Stanford enrolling in hearing loss clinical trial
Posted on March 8th, 2022
A clinical trial of a topical solution to restore hearing by repairing ear drum damage caused by chronic infection, developed by researchers at Stanford University, is now recruiting patients. This first-in-human study is the result of an innovative collaboration that has helped develop a discovery from Stanford labs to reach patients – truly a medical “bench to bedside” success story.
This topical treatment offers a potential non-surgical therapy to treat children and adults with chronic holes in the ear drum, for whom other solutions like surgery are too costly or unavailable. The randomized, multi-center, double-blind Phase 1/2a trial is enrolling 114 adult patients with chronic tympanic membrane perforations. Primary and secondary endpoints will evaluate safety, tolerability, efficacy and pharmacokinetics of the topical solution.
The work was initiated by Dr. Peter Santa Maria, Associate Professor of Otolaryngology – Head & Neck Surgery at Stanford University, who joined the SPARK at Stanford translational research program in 2014 with a project to develop a regenerative treatment for the ear drum. Dr.

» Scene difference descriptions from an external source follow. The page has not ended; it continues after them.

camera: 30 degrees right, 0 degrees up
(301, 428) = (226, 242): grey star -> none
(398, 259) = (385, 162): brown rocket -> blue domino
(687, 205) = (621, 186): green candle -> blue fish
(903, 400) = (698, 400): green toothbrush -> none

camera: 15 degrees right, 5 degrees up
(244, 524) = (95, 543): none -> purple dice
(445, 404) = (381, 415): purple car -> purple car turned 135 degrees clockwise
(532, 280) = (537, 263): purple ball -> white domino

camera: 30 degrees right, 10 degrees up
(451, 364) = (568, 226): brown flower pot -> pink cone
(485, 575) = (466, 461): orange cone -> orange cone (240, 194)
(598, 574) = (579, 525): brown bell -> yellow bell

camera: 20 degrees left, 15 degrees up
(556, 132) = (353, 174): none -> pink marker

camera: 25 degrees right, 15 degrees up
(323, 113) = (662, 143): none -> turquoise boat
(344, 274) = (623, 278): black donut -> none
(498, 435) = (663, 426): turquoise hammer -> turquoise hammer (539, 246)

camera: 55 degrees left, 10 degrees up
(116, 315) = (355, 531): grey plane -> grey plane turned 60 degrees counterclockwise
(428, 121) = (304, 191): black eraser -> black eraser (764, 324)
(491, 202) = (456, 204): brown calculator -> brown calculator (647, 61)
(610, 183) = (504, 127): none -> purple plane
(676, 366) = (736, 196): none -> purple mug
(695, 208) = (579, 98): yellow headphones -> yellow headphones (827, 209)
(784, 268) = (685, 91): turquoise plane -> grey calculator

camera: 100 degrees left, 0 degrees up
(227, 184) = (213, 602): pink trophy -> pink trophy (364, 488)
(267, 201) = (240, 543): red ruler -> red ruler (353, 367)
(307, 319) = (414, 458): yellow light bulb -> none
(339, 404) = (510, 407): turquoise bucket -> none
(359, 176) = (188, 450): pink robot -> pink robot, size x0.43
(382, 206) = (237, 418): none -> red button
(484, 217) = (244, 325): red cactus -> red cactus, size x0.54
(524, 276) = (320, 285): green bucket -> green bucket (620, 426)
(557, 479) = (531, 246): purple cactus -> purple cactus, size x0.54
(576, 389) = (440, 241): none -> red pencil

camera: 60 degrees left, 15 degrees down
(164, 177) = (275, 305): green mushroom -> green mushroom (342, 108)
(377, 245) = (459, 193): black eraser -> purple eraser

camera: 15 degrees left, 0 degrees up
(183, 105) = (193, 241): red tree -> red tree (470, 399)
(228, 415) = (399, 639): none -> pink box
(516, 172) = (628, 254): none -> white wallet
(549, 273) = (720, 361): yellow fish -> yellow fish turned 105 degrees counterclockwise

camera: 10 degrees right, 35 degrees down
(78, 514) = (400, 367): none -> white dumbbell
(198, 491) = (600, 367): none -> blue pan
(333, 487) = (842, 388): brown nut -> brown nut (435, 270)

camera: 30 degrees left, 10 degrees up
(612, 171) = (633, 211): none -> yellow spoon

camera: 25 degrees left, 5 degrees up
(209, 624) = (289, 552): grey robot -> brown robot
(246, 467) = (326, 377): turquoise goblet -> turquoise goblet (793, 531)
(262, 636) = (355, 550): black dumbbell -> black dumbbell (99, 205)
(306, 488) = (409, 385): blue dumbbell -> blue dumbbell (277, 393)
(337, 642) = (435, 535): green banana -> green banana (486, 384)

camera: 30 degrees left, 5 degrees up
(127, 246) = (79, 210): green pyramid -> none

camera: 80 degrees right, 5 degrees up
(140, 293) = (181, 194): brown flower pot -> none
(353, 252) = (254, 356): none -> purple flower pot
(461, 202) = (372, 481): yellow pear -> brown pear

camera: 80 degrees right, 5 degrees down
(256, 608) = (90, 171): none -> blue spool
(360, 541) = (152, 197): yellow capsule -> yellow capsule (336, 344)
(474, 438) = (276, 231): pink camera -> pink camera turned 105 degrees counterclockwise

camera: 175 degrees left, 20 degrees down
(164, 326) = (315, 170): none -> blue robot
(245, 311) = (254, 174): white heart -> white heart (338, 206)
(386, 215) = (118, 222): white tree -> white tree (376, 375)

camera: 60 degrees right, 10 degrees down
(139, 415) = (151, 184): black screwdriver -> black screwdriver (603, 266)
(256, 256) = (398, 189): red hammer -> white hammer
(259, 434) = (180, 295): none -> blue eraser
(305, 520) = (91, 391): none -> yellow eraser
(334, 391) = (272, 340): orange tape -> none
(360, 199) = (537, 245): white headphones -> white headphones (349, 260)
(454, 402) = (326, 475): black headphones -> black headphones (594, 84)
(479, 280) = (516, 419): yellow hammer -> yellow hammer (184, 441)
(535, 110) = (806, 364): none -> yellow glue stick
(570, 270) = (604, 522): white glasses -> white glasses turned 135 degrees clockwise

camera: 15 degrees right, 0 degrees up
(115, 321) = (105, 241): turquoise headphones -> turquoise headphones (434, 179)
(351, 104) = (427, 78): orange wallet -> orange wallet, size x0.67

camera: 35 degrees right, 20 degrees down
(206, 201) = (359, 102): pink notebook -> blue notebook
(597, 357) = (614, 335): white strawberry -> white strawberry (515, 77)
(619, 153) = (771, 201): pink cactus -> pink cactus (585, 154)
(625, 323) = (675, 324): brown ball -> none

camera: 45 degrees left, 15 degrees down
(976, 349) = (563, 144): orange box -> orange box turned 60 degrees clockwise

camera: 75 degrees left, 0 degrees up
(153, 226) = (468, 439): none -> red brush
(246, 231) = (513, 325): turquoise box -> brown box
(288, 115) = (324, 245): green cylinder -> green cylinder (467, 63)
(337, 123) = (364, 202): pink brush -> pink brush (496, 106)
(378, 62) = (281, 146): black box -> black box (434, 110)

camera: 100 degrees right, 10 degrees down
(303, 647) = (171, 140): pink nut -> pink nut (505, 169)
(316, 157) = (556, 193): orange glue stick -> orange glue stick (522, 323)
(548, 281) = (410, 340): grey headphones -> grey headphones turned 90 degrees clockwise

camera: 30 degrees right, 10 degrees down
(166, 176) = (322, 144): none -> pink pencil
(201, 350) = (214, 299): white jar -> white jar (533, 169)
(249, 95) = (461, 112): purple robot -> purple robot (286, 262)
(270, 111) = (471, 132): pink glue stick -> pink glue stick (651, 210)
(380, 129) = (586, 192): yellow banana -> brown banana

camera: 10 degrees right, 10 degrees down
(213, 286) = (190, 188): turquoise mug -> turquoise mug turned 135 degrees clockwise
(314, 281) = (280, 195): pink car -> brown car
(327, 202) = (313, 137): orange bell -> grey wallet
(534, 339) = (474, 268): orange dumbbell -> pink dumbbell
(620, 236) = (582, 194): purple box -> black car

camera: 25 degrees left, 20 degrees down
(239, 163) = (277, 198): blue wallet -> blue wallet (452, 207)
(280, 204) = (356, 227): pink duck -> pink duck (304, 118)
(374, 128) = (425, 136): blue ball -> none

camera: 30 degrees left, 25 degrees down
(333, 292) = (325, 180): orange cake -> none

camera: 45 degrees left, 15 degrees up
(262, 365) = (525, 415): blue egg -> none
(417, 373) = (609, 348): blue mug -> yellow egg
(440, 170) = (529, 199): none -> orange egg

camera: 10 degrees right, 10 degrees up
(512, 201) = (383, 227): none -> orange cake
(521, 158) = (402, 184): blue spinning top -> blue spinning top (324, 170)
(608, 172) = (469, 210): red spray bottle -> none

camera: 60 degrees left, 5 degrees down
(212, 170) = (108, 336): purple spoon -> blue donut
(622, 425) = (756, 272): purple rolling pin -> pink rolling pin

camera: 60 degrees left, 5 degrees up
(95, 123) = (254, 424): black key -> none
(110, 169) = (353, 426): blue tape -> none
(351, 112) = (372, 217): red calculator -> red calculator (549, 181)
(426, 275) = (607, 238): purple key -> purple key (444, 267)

Santa Maria had seen first-hand children with recurrent ear infections caused by ear drum perforations in his native Australia, who lacked access to care. With the help of SPARK, Dr. Santa Maria and advisors initiated a startup company, Auration Biotech, to develop the topical growth factor treatment. In 2017, Astellas Pharma licensed worldwide rights to a simple growth factor-based topical application from Auration.
This new treatment also represents the success of funding and collaboration with the Stanford Maternal and Child Health Research Institute and the Stanford Initiative to Cure Hearing Loss by Stanford’s Department of Otolaryngology, whose long-term goal is to restore hearing.
Dr. Santa Maria said the trial is the result of a huge effort by many collaborators providing support. “It’s always a dream for a discovery to make it to patients and it represents the efforts of so many over many years,” said Dr. Santa Maria.
At Stanford, the clinical trial will be led by Dr. Jennifer Alyono, Clinical Assistant Professor of Otolaryngology – Head & Neck Surgery at Stanford.
“We’re very excited to bring this clinical trial to Stanford,” Dr. Alyono said. “Having a non-surgical option would be a huge benefit for patients with chronic tympanic membrane perforations, potentially saving them the time, costs, and risks associated with surgery and anesthesia.”